Second, by using a brief UV irradiation to activate the labeling chemistry, IPL allows for very fine time resolution, resulting in a snapshot of macromolecular interactions as they exist in the cell at a particular time point. In contrast, DamID deposits methyl groups on DNA continuously from the time the fusion protein is produced to when the cells are harvested.[26] BioID allows for some degree of time resolution by manipulating the intracellular levels of biotin available for the reaction, but labeling still occurs continuously during the 6–24 h required to achieve optimal biotin concentrations.[41] By using UV irradiation, IPL uncouples the time required for the probe to reach equilibrium inside the cell (2 h at 37 °C) from the labeling phase, which remains exceedingly short. Thus, only proteins and RNAs that are in the vicinity of the POI for the 5 min of UV irradiation are labeled and detected as interactors, limiting the number of false positives. The peroxidase-based technique, APEX, also offers a tight temporal resolution but not the same degree of spatial resolution as that of IPL, and it has not been shown to label RNA.[43]

Third, the chemical nature of the IPL approach and the modularity of potential IPL probes will allow further optimization of both the photolabeling reaction to preferentially target certain macromolecular species and the targeting step by exploring other high-affinity and high-specificity interactions between small protein tags and small organic molecules. We have begun exploring these additional possibilities by developing second-generation probes that contain click chemistry handles, facilitating subsequent in vitro manipulations.
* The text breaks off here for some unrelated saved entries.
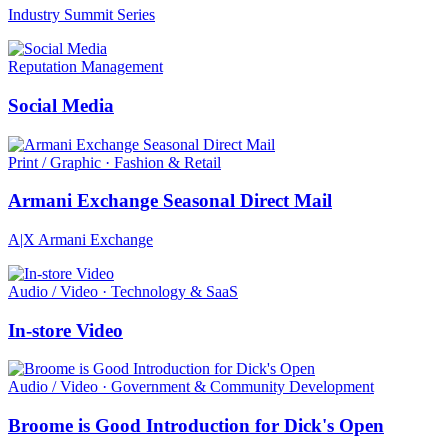
Industry Summit Series
Reputation Management
Social Media
Print / Graphic · Fashion & Retail
Armani Exchange Seasonal Direct Mail
A|X Armani Exchange
Audio / Video · Technology & SaaS
In-store Video
Audio / Video · Government & Community Development
Broome is Good Introduction for Dick's Open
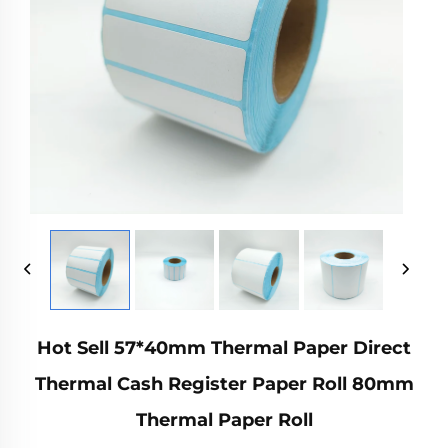
Hot Sell 57*40mm Thermal Paper Direct
Thermal Cash Register Paper Roll 80mm
Thermal Paper Roll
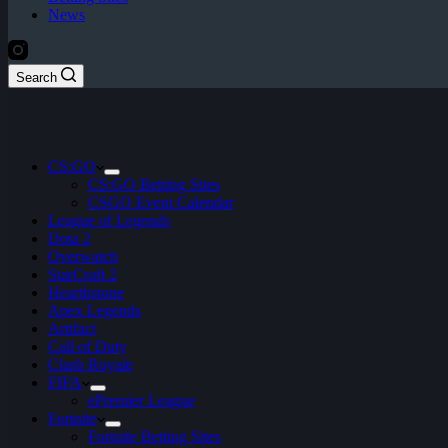
News
Search
CS:GO
CS:GO Betting Sites
CSGO Event Calendar
League of Legends
Dota 2
Overwatch
StarCraft 2
Hearthstone
Apex Legends
Artifact
Call of Duty
Clash Royale
FIFA
ePremier League
Fortnite
Fortnite Betting Sites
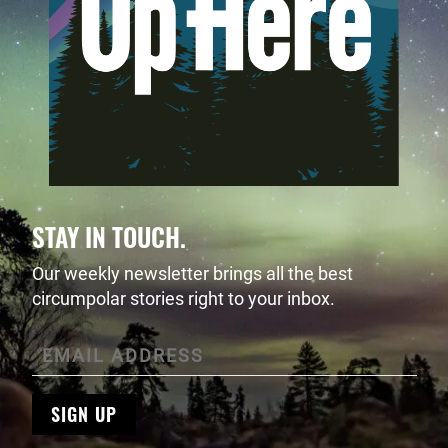
STAY IN TOUCH.
Our weekly newsletter brings all the best
circumpolar stories right to your inbox.
SIGN UP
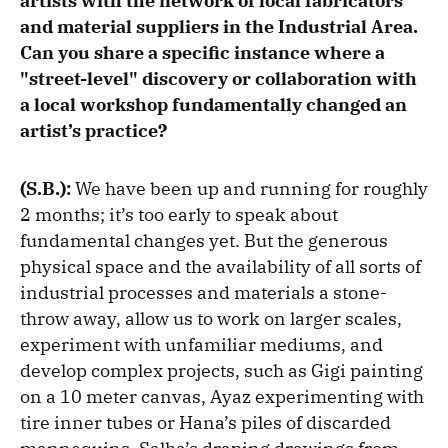
artists with the network of local fabricators
and material suppliers in the Industrial Area.
Can you share a specific instance where a
"street-level" discovery or collaboration with
a local workshop fundamentally changed an
artist’s practice?
(S.B.):
We have been up and running for roughly
2 months; it’s too early to speak about
fundamental changes yet. But the generous
physical space and the availability of all sorts of
industrial processes and materials a stone-
throw away, allow us to work on larger scales,
experiment with unfamiliar mediums, and
develop complex projects, such as Gigi painting
on a 10 meter canvas, Ayaz experimenting with
tire inner tubes or Hana’s piles of discarded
Fourth, the use of a chemically synthesized molecular probe allows for a high degree of spatial resolution, as the distance of labeled interactors from the POI can be easily controlled by changing the size of the linker that connects the photoactivatable group to the affinity tag. This fine tuning is not possible with BioID or APEX given that they rely on the free diffusion of activated biotin from the catalytic site of the enzyme tag.[41,43]
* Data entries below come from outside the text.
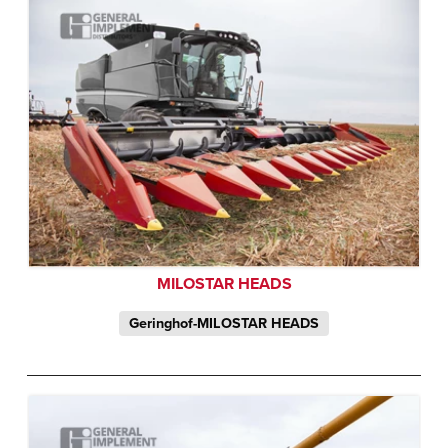
MILOSTAR HEADS
Geringhof-MILOSTAR HEADS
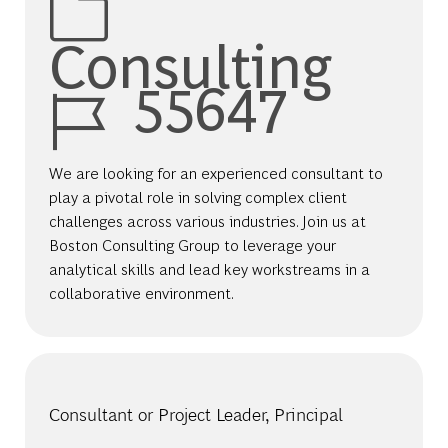
Consulting
Job Id
55647
We are looking for an experienced consultant to
play a pivotal role in solving complex client
challenges across various industries. Join us at
Boston Consulting Group to leverage your
analytical skills and lead key workstreams in a
collaborative environment.
Consultant or Project Leader, Principal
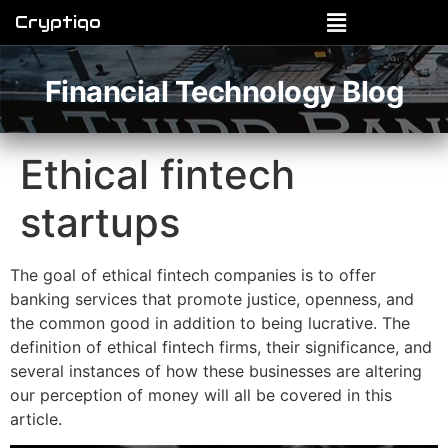
Cryptiqo
Financial Technology Blog
Ethical fintech
startups
The goal of ethical fintech companies is to offer
banking services that promote justice, openness, and
the common good in addition to being lucrative. The
definition of ethical fintech firms, their significance, and
several instances of how these businesses are altering
our perception of money will all be covered in this
article.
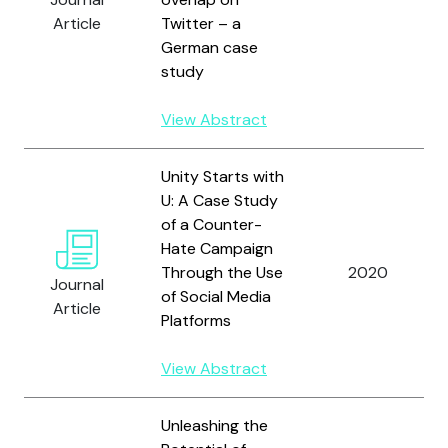
Article
Twitter – a
German case
study
View Abstract
Unity Starts with
U: A Case Study
of a Counter-
Hate Campaign
Through the Use
2020
Journal
of Social Media
Article
Platforms
View Abstract
Unleashing the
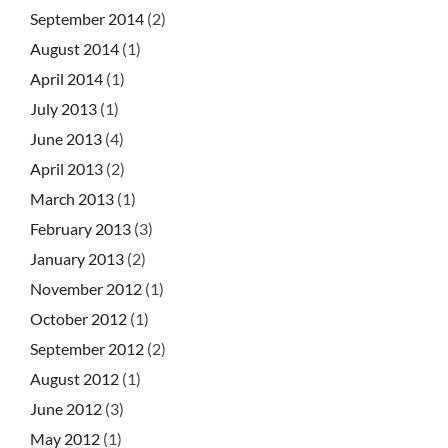
September 2014
(2)
August 2014
(1)
April 2014
(1)
July 2013
(1)
June 2013
(4)
April 2013
(2)
March 2013
(1)
February 2013
(3)
January 2013
(2)
November 2012
(1)
October 2012
(1)
September 2012
(2)
August 2012
(1)
June 2012
(3)
May 2012
(1)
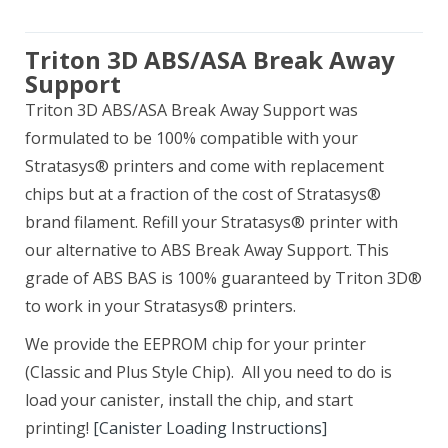
Triton 3D ABS/ASA Break Away
Support
Triton 3D ABS/ASA Break Away Support was
formulated to be 100% compatible with your
Stratasys® printers and come with replacement
chips but at a fraction of the cost of Stratasys®
brand filament. Refill your Stratasys® printer with
our alternative to ABS Break Away Support. This
grade of ABS BAS is 100% guaranteed by Triton 3D®
to work in your Stratasys® printers.
We provide the EEPROM chip for your printer
(Classic and Plus Style Chip). All you need to do is
load your canister, install the chip, and start
printing!
[Canister Loading Instructions]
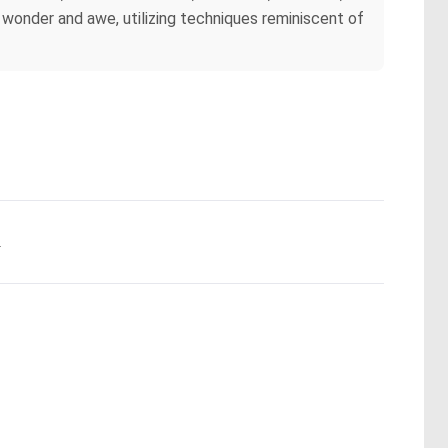
wonder and awe, utilizing techniques reminiscent of
.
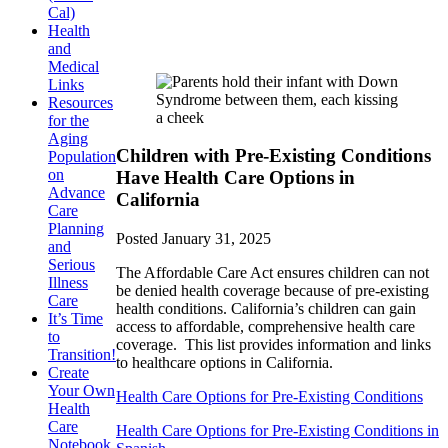
Cal)
Health
and
Medical
Links
Resources
for the
Aging
Children with Pre-Existing Conditions
Population
on
Have Health Care Options in
Advance
California
Care
Planning
Posted
January 31, 2025
and
Serious
The Affordable Care Act ensures children can not
Illness
be denied health coverage because of pre-existing
Care
health conditions. California’s children can gain
It’s Time
access to affordable, comprehensive health care
to
coverage. This list provides information and links
Transition!
to healthcare options in California.
Create
Your Own
Health Care Options for Pre-Existing Conditions
Health
Care
Health Care Options for Pre-Existing Conditions in
Notebook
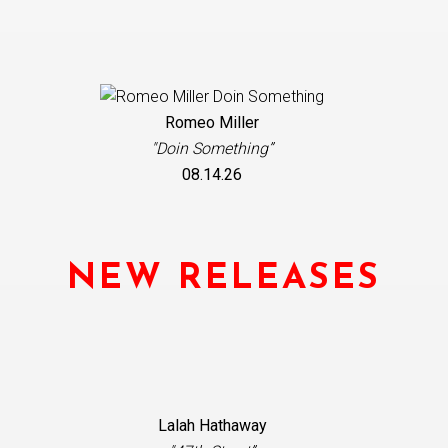
Romeo Miller
"Doin Something”
08.14.26
NEW RELEASES
Lalah Hathaway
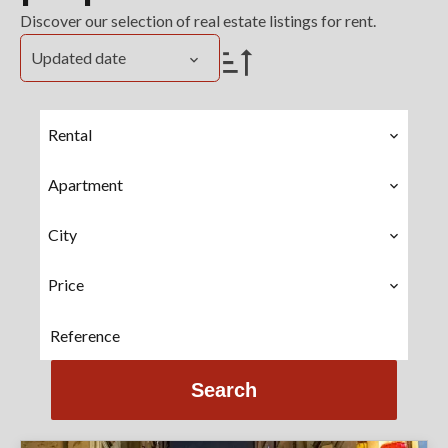
Discover our selection of real estate listings for rent.
Updated date
Rental
Apartment
City
Price
Search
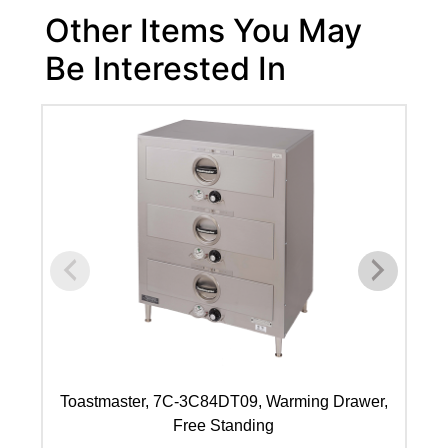
Other Items You May
Be Interested In
Toastmaster, 7C-3C84DT09, Warming Drawer,
T
Free Standing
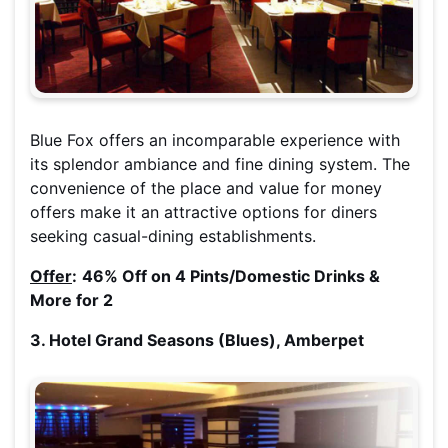
Blue Fox offers an incomparable experience with
its splendor ambiance and fine dining system. The
convenience of the place and value for money
offers make it an attractive options for diners
seeking casual-dining establishments.
Offer
:
46% Off on 4 Pints/Domestic Drinks &
More for 2
3. Hotel Grand Seasons (Blues), Amberpet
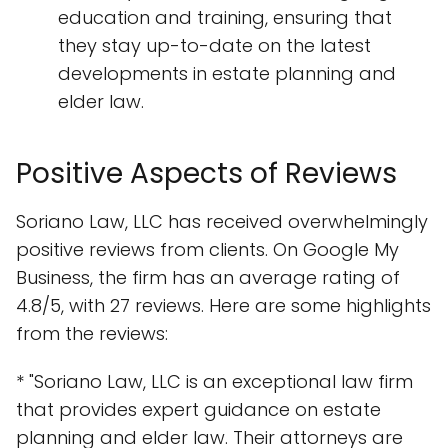
education and training, ensuring that
they stay up-to-date on the latest
developments in estate planning and
elder law.
Positive Aspects of Reviews
Soriano Law, LLC has received overwhelmingly
positive reviews from clients. On Google My
Business, the firm has an average rating of
4.8/5, with 27 reviews. Here are some highlights
from the reviews:
* "Soriano Law, LLC is an exceptional law firm
that provides expert guidance on estate
planning and elder law. Their attorneys are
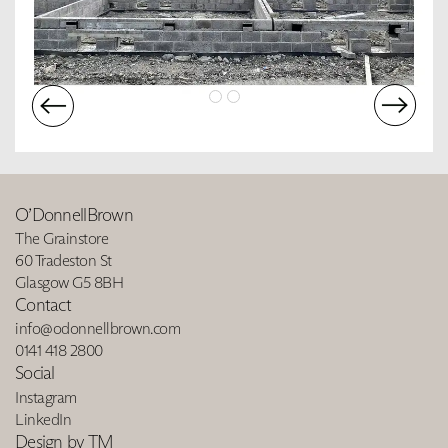
O’DonnellBrown
The Grainstore
60 Tradeston St
Glasgow G5 8BH
Contact
info@odonnellbrown.com
0141 418 2800
Social
Instagram
LinkedIn
Design by TM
To our knowledge, IPL is the first proximity-based trans-labeling approach that can identify both protein–protein and protein–RNA interactions. IPL-compatible probes are commercially available, and the approach can be implemented in any biological laboratory. Thus, IPL offers unmatched flexibility, temporal resolution, and spatial control, which make it useful to identify protein–protein and protein–RNA interactions that remain undetectable by conventional means.